**Records supplied**.
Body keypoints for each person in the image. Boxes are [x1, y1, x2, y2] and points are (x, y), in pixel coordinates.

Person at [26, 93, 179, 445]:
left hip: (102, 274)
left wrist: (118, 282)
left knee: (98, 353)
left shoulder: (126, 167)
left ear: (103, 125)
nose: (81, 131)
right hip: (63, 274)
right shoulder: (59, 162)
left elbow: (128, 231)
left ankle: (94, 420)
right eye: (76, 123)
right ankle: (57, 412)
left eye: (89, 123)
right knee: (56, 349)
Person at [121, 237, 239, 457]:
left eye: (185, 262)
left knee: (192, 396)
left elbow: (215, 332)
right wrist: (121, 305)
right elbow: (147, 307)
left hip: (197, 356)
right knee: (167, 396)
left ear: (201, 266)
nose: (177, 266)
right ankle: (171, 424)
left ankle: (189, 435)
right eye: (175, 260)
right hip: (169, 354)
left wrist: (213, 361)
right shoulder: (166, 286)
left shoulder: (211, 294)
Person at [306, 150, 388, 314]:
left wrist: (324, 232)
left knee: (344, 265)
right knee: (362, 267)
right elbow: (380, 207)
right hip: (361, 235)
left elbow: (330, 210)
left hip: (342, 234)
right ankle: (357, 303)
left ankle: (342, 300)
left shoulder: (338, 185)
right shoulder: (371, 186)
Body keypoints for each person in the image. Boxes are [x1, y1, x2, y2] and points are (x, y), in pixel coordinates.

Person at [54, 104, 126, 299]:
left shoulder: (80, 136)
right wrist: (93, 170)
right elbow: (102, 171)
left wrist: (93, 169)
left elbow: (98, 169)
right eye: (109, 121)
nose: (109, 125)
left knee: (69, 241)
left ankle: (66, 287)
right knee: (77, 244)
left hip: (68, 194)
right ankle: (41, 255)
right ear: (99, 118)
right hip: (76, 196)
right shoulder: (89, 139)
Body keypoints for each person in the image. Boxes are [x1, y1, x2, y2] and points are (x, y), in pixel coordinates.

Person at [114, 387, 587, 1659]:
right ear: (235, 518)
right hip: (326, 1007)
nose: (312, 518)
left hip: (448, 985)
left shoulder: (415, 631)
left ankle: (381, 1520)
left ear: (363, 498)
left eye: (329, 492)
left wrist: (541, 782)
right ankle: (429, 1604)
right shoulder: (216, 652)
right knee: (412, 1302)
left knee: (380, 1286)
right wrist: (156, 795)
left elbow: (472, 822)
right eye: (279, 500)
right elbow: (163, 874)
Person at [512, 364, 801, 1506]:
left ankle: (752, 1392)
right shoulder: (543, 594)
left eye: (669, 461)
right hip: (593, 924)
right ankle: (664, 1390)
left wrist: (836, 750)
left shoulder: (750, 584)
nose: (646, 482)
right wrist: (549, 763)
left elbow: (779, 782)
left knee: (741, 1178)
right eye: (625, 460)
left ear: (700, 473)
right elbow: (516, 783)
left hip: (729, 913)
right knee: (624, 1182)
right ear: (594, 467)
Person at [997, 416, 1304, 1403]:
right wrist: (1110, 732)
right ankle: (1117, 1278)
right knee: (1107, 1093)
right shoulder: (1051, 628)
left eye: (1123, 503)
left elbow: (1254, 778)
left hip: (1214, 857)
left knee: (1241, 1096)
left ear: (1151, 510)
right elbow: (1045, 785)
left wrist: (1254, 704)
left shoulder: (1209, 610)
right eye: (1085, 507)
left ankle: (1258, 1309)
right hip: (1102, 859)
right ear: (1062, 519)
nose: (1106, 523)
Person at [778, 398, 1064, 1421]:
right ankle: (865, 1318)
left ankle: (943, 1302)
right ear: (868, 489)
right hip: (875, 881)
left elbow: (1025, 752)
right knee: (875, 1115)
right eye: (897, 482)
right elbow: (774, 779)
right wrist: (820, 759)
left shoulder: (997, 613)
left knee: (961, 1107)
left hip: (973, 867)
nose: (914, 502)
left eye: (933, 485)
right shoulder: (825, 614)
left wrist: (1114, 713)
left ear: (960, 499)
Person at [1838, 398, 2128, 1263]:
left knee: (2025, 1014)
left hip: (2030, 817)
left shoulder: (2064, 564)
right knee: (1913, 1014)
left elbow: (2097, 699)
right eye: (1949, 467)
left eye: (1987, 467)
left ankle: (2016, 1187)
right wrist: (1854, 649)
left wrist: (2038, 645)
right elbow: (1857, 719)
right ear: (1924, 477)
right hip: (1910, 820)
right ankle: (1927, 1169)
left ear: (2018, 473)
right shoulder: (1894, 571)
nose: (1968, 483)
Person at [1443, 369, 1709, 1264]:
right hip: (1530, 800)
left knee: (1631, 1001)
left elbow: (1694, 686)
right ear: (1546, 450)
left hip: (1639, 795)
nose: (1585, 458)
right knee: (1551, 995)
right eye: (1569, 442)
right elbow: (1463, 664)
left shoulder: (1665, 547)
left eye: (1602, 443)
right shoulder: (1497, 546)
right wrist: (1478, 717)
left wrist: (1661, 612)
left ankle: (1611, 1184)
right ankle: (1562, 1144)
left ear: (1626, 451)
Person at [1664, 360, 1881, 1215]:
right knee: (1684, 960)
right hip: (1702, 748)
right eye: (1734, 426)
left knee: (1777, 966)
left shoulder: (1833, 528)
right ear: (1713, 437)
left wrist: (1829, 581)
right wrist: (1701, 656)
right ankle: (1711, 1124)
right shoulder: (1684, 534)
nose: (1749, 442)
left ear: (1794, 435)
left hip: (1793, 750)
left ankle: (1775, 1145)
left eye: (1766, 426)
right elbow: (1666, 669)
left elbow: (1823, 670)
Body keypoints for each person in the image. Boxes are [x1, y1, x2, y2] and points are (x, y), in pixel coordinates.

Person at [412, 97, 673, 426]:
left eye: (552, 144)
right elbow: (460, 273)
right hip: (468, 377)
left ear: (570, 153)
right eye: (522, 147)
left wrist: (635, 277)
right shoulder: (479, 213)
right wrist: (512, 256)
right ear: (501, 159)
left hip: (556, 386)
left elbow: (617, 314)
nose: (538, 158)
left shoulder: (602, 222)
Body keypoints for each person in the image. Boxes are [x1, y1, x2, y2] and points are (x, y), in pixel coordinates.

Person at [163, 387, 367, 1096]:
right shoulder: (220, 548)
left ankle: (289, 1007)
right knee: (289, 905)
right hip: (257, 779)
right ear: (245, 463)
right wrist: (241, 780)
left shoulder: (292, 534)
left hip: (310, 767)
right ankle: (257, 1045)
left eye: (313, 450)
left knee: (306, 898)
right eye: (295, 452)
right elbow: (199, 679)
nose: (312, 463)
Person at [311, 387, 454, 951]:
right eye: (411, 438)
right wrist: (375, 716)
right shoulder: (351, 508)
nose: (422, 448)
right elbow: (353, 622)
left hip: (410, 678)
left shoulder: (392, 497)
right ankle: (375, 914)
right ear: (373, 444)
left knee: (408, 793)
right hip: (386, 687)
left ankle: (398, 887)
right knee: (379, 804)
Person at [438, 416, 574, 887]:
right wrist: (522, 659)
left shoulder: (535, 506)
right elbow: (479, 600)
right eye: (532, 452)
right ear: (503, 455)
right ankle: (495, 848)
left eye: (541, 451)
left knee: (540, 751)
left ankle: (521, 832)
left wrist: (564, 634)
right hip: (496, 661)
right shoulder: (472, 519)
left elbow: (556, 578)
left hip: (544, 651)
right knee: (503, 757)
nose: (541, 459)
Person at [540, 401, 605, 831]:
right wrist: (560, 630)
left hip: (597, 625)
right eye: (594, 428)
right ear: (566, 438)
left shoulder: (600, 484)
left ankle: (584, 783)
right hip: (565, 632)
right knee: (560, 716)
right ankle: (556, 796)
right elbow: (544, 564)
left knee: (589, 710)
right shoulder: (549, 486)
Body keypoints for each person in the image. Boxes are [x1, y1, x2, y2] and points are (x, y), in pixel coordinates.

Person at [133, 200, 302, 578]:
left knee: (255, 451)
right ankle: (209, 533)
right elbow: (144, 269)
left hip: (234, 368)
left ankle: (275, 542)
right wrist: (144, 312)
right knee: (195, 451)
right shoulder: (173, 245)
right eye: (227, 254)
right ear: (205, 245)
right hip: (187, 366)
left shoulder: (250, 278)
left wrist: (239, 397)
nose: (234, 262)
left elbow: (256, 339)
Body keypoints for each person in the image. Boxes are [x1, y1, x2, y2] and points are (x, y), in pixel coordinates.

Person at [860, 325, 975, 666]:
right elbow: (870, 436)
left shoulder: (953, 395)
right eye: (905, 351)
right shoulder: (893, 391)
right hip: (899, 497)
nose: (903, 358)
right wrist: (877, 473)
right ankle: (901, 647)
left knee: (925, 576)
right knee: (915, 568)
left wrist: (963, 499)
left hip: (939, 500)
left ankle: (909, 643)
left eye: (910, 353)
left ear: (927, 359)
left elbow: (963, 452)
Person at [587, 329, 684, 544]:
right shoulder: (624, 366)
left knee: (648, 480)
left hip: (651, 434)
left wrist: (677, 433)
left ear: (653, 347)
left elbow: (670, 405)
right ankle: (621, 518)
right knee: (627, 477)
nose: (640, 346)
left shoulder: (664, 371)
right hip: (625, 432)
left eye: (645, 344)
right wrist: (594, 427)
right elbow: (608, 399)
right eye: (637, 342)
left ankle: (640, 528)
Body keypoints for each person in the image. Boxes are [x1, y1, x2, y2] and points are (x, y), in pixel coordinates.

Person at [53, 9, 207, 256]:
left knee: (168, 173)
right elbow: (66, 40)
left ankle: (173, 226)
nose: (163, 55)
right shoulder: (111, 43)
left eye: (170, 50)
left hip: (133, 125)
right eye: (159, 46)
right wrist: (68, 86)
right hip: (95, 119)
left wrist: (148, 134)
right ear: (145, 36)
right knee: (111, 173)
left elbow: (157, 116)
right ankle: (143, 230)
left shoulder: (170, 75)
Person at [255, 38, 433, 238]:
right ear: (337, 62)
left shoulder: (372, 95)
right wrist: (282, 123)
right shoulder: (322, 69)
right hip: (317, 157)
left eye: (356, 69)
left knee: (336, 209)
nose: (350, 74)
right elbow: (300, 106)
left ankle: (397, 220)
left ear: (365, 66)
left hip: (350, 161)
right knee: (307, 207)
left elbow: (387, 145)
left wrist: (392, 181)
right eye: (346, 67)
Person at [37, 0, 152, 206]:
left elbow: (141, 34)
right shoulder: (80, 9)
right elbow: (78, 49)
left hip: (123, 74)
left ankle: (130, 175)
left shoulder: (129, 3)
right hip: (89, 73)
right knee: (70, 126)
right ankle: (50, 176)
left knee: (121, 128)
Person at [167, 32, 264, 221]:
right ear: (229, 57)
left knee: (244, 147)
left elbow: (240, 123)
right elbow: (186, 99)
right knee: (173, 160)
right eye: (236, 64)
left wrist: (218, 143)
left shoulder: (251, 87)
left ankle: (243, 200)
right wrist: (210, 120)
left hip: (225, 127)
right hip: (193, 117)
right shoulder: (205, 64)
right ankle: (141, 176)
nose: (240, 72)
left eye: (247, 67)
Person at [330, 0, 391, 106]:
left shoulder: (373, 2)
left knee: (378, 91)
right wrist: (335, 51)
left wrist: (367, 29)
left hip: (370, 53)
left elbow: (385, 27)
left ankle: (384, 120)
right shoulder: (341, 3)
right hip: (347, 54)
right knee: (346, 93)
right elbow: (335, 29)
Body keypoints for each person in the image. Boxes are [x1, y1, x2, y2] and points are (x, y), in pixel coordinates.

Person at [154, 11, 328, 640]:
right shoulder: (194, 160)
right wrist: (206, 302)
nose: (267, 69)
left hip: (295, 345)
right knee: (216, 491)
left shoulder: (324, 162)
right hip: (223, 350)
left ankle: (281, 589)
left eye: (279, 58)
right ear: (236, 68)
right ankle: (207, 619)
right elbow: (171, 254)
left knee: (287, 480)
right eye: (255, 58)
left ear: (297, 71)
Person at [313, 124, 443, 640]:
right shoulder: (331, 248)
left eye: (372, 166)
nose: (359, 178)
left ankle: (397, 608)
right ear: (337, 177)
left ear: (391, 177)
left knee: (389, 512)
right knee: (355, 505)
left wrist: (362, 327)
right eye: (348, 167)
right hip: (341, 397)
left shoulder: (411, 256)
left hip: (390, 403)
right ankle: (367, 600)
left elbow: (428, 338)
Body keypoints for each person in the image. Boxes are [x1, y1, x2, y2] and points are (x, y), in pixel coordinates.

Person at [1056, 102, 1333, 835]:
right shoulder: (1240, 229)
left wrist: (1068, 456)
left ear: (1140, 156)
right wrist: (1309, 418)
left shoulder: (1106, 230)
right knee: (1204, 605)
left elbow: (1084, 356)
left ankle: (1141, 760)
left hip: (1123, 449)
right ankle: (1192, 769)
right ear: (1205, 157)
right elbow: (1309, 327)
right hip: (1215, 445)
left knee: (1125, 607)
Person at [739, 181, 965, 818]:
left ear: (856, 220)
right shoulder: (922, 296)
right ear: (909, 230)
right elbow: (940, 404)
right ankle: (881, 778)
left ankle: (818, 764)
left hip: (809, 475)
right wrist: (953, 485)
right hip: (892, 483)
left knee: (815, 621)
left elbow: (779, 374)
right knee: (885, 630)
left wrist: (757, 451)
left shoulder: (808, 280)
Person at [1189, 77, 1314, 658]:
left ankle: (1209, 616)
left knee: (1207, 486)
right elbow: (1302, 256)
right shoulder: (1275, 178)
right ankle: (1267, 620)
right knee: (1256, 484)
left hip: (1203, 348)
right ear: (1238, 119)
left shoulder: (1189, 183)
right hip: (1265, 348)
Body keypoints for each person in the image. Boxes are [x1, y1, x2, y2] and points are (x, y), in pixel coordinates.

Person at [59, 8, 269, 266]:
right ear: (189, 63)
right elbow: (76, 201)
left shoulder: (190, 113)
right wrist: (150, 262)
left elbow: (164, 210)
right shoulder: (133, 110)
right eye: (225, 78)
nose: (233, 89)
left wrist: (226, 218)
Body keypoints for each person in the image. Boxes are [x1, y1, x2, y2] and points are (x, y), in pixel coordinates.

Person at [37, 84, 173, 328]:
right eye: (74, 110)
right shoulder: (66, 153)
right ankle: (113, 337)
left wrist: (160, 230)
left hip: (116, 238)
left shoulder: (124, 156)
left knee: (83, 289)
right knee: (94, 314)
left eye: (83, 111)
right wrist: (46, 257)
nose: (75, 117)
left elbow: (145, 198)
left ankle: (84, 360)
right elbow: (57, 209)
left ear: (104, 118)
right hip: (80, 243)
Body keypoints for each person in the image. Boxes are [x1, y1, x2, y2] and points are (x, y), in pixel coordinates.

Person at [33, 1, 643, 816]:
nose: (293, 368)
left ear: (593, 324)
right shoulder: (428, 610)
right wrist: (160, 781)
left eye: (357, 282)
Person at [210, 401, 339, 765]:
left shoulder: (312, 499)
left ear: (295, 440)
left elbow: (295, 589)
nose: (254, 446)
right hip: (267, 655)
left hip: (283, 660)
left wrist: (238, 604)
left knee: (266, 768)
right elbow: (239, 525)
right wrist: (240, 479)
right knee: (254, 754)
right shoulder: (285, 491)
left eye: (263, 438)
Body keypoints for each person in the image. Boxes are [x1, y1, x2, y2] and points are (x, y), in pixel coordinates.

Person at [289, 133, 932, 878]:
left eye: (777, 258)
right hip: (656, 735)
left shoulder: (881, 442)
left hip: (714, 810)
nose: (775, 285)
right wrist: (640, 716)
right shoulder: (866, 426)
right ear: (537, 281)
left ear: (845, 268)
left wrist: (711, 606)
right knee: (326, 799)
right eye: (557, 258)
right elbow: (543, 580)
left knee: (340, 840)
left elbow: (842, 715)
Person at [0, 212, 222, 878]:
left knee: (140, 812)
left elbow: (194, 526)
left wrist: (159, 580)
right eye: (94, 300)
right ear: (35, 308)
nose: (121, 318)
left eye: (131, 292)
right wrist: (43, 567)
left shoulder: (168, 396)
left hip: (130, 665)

**Required work**. Can you repeat, word for word, every line above from the one containing "left shoulder: (126, 167)" down to the one containing "right eye: (109, 121)", including both?

**Exercise answer**.
left shoulder: (126, 167)
left ear: (103, 125)
nose: (81, 131)
right hip: (63, 274)
right shoulder: (59, 162)
left elbow: (128, 231)
left ankle: (94, 420)
right eye: (76, 123)
right ankle: (57, 412)
left eye: (89, 123)
right knee: (56, 349)
Person at [121, 237, 239, 457]:
left eye: (185, 262)
left knee: (192, 396)
left elbow: (215, 332)
right wrist: (121, 305)
right elbow: (147, 307)
left hip: (197, 356)
right knee: (167, 396)
left ear: (201, 266)
nose: (177, 266)
right ankle: (171, 424)
left ankle: (189, 435)
right eye: (175, 260)
right hip: (169, 354)
left wrist: (213, 361)
right shoulder: (166, 286)
left shoulder: (211, 294)
Person at [306, 150, 388, 314]:
left wrist: (324, 232)
left knee: (344, 265)
right knee: (362, 267)
right elbow: (380, 207)
right hip: (361, 235)
left elbow: (330, 210)
left hip: (342, 234)
right ankle: (357, 303)
left ankle: (342, 300)
left shoulder: (338, 185)
right shoulder: (371, 186)
Body keypoints for each person in the image. Boxes are [x1, y1, x2, y2] and points are (x, y), in pixel coordinates.

Person at [54, 104, 126, 299]:
left shoulder: (80, 136)
right wrist: (93, 170)
right elbow: (102, 171)
left wrist: (93, 169)
left elbow: (98, 169)
right eye: (109, 121)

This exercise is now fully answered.